Work instructions: From the first line to the last, print the records exactly, leaving out the pictures.

Dataset excerpts:

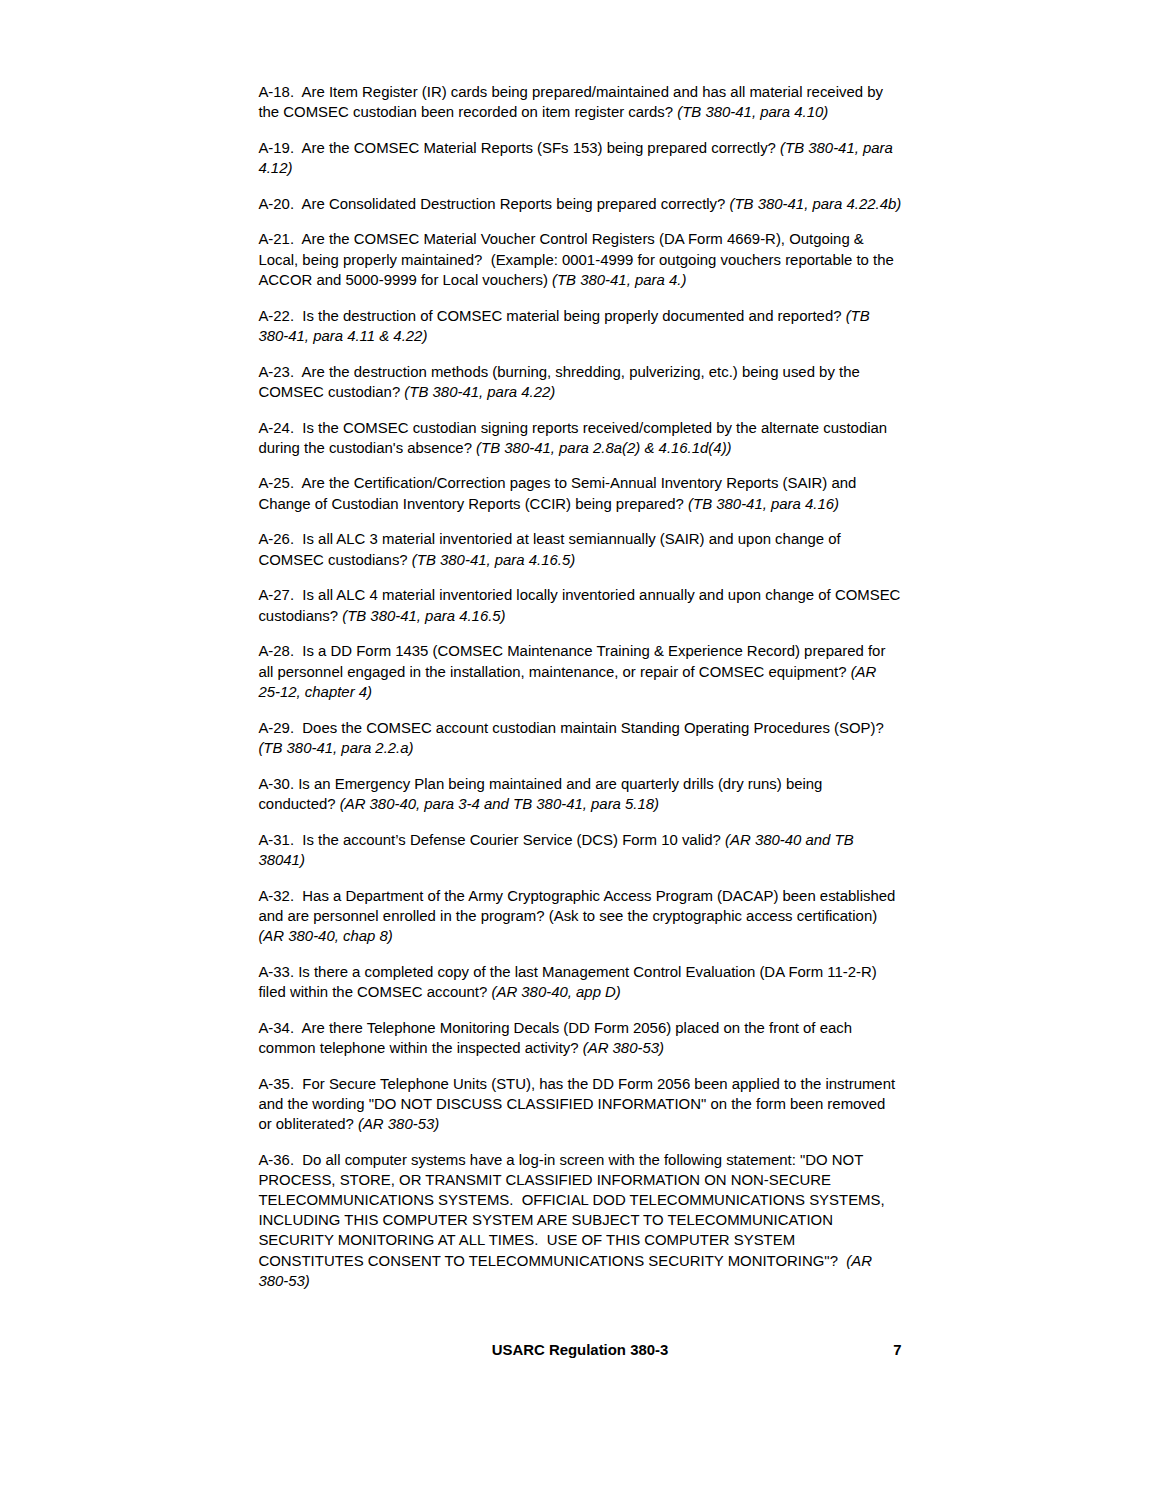A-18. Are Item Register (IR) cards being prepared/maintained and has all material received by the COMSEC custodian been recorded on item register cards? (TB 380-41, para 4.10)
A-19. Are the COMSEC Material Reports (SFs 153) being prepared correctly? (TB 380-41, para 4.12)
A-20. Are Consolidated Destruction Reports being prepared correctly? (TB 380-41, para 4.22.4b)
A-21. Are the COMSEC Material Voucher Control Registers (DA Form 4669-R), Outgoing & Local, being properly maintained? (Example: 0001-4999 for outgoing vouchers reportable to the ACCOR and 5000-9999 for Local vouchers) (TB 380-41, para 4.)
A-22. Is the destruction of COMSEC material being properly documented and reported? (TB 380-41, para 4.11 & 4.22)
A-23. Are the destruction methods (burning, shredding, pulverizing, etc.) being used by the COMSEC custodian? (TB 380-41, para 4.22)
A-24. Is the COMSEC custodian signing reports received/completed by the alternate custodian during the custodian's absence? (TB 380-41, para 2.8a(2) & 4.16.1d(4))
A-25. Are the Certification/Correction pages to Semi-Annual Inventory Reports (SAIR) and Change of Custodian Inventory Reports (CCIR) being prepared? (TB 380-41, para 4.16)
A-26. Is all ALC 3 material inventoried at least semiannually (SAIR) and upon change of COMSEC custodians? (TB 380-41, para 4.16.5)
A-27. Is all ALC 4 material inventoried locally inventoried annually and upon change of COMSEC custodians? (TB 380-41, para 4.16.5)
A-28. Is a DD Form 1435 (COMSEC Maintenance Training & Experience Record) prepared for all personnel engaged in the installation, maintenance, or repair of COMSEC equipment? (AR 25-12, chapter 4)
A-29. Does the COMSEC account custodian maintain Standing Operating Procedures (SOP)? (TB 380-41, para 2.2.a)
A-30. Is an Emergency Plan being maintained and are quarterly drills (dry runs) being conducted? (AR 380-40, para 3-4 and TB 380-41, para 5.18)
A-31. Is the account’s Defense Courier Service (DCS) Form 10 valid? (AR 380-40 and TB 38041)
A-32. Has a Department of the Army Cryptographic Access Program (DACAP) been established and are personnel enrolled in the program? (Ask to see the cryptographic access certification) (AR 380-40, chap 8)
A-33. Is there a completed copy of the last Management Control Evaluation (DA Form 11-2-R) filed within the COMSEC account? (AR 380-40, app D)
A-34. Are there Telephone Monitoring Decals (DD Form 2056) placed on the front of each common telephone within the inspected activity? (AR 380-53)
A-35. For Secure Telephone Units (STU), has the DD Form 2056 been applied to the instrument and the wording "DO NOT DISCUSS CLASSIFIED INFORMATION" on the form been removed or obliterated? (AR 380-53)
A-36. Do all computer systems have a log-in screen with the following statement: "DO NOT PROCESS, STORE, OR TRANSMIT CLASSIFIED INFORMATION ON NON-SECURE TELECOMMUNICATIONS SYSTEMS. OFFICIAL DOD TELECOMMUNICATIONS SYSTEMS, INCLUDING THIS COMPUTER SYSTEM ARE SUBJECT TO TELECOMMUNICATION SECURITY MONITORING AT ALL TIMES. USE OF THIS COMPUTER SYSTEM CONSTITUTES CONSENT TO TELECOMMUNICATIONS SECURITY MONITORING"? (AR 380-53)
USARC Regulation 380-3 7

Solved exercise:
A-18. Are Item Register (IR) cards being prepared/maintained and has all material received by the COMSEC custodian been recorded on item register cards? (TB 380-41, para 4.10)
A-19. Are the COMSEC Material Reports (SFs 153) being prepared correctly? (TB 380-41, para 4.12)
A-20. Are Consolidated Destruction Reports being prepared correctly? (TB 380-41, para 4.22.4b)
A-21. Are the COMSEC Material Voucher Control Registers (DA Form 4669-R), Outgoing & Local, being properly maintained? (Example: 0001-4999 for outgoing vouchers reportable to the ACCOR and 5000-9999 for Local vouchers) (TB 380-41, para 4.)
A-22. Is the destruction of COMSEC material being properly documented and reported? (TB 380-41, para 4.11 & 4.22)
A-23. Are the destruction methods (burning, shredding, pulverizing, etc.) being used by the COMSEC custodian? (TB 380-41, para 4.22)
A-24. Is the COMSEC custodian signing reports received/completed by the alternate custodian during the custodian's absence? (TB 380-41, para 2.8a(2) & 4.16.1d(4))
A-25. Are the Certification/Correction pages to Semi-Annual Inventory Reports (SAIR) and Change of Custodian Inventory Reports (CCIR) being prepared? (TB 380-41, para 4.16)
A-26. Is all ALC 3 material inventoried at least semiannually (SAIR) and upon change of COMSEC custodians? (TB 380-41, para 4.16.5)
A-27. Is all ALC 4 material inventoried locally inventoried annually and upon change of COMSEC custodians? (TB 380-41, para 4.16.5)
A-28. Is a DD Form 1435 (COMSEC Maintenance Training & Experience Record) prepared for all personnel engaged in the installation, maintenance, or repair of COMSEC equipment? (AR 25-12, chapter 4)
A-29. Does the COMSEC account custodian maintain Standing Operating Procedures (SOP)? (TB 380-41, para 2.2.a)
A-30. Is an Emergency Plan being maintained and are quarterly drills (dry runs) being conducted? (AR 380-40, para 3-4 and TB 380-41, para 5.18)
A-31. Is the account’s Defense Courier Service (DCS) Form 10 valid? (AR 380-40 and TB 38041)
A-32. Has a Department of the Army Cryptographic Access Program (DACAP) been established and are personnel enrolled in the program? (Ask to see the cryptographic access certification) (AR 380-40, chap 8)
A-33. Is there a completed copy of the last Management Control Evaluation (DA Form 11-2-R) filed within the COMSEC account? (AR 380-40, app D)
A-34. Are there Telephone Monitoring Decals (DD Form 2056) placed on the front of each common telephone within the inspected activity? (AR 380-53)
A-35. For Secure Telephone Units (STU), has the DD Form 2056 been applied to the instrument and the wording "DO NOT DISCUSS CLASSIFIED INFORMATION" on the form been removed or obliterated? (AR 380-53)
A-36. Do all computer systems have a log-in screen with the following statement: "DO NOT PROCESS, STORE, OR TRANSMIT CLASSIFIED INFORMATION ON NON-SECURE TELECOMMUNICATIONS SYSTEMS. OFFICIAL DOD TELECOMMUNICATIONS SYSTEMS, INCLUDING THIS COMPUTER SYSTEM ARE SUBJECT TO TELECOMMUNICATION SECURITY MONITORING AT ALL TIMES. USE OF THIS COMPUTER SYSTEM CONSTITUTES CONSENT TO TELECOMMUNICATIONS SECURITY MONITORING"? (AR 380-53)
USARC Regulation 380-3 7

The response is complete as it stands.